Ma proprio su questi due punti dovrebbe restare alta la nostra attenzione, perché non c’è dubbio che sussista la esplicita volontà di cancellare entrambi, ricorrendo a motivazioni apparentemente nobili, ma in realtà lesive del diritto alla vita di ogni concepito e del diritto ad una famiglia formata da padre e madre, disposti a prendersi cura di lui. Non a caso si parla dei diritti della scienza e della ricerca scientifica che dovrebbero disporre dell’immenso patrimonio degli embrioni congelati, per sottoporli a sperimentazioni di ogni genere. E del diritto di ogni coppia ad avere un figlio, a qualsiasi condizioni, compresa quella di frammentare l’immagine materna scomponendola in madre genetica, madre gestazionale, e madre sociale… Facendo scomparire quella relazione unica e fondativa per ogni essere umano che è rappresentata dal rapporto madre-figlio, che inizia nel momento stesso della gestazione. Senza per questo nulla togliere alla pienezza della genitorialità che si realizza nell’adozione.

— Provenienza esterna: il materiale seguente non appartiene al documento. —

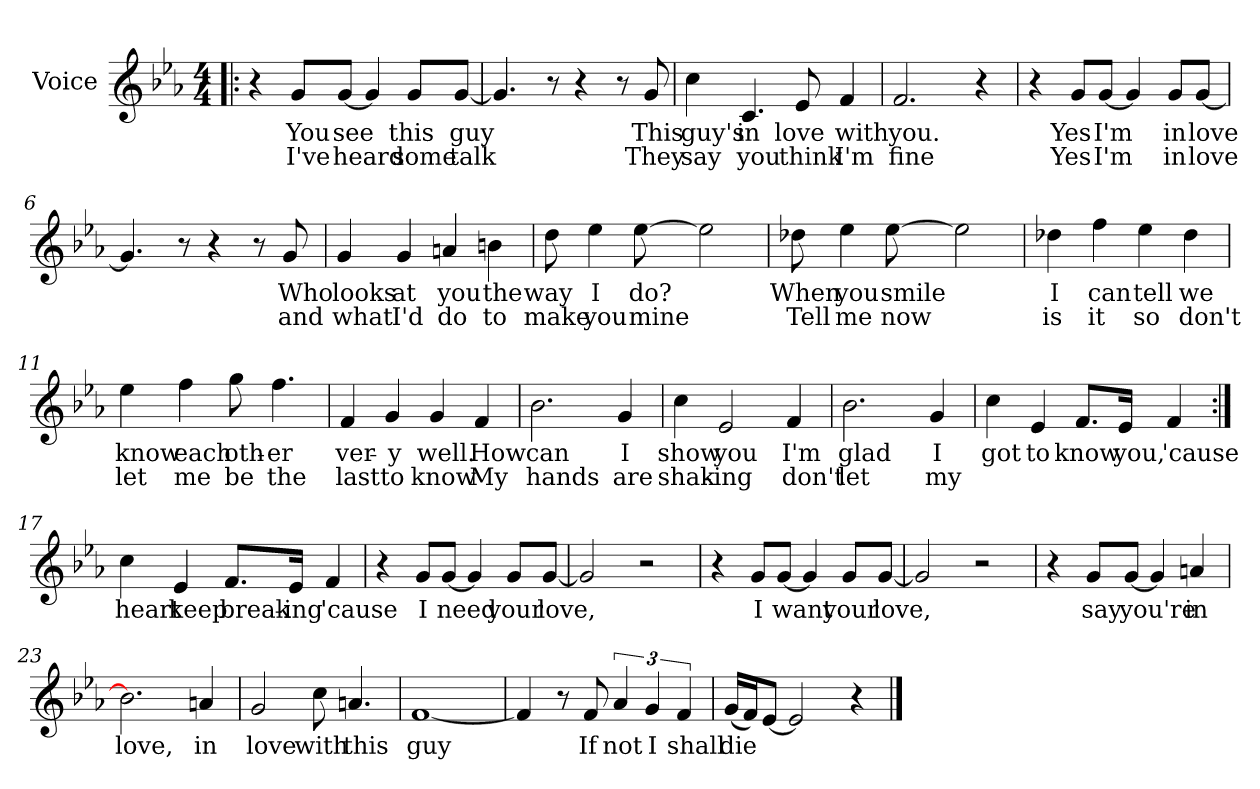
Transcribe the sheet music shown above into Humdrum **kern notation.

A 15 anni dal referendum, e nonostante le sistematiche aggressioni che finora la legge ha subito e potrebbe subire prossimamente, difendiamo ancora con la massima condizione questi due diritti, che ci ostiniamo a considerare non negoziabili: il diritto alla vita per ogni essere umano, a cominciare dal suo status di embrione, e il diritto di ogni bambino ad avere una famiglia, formata da un padre e da una madre.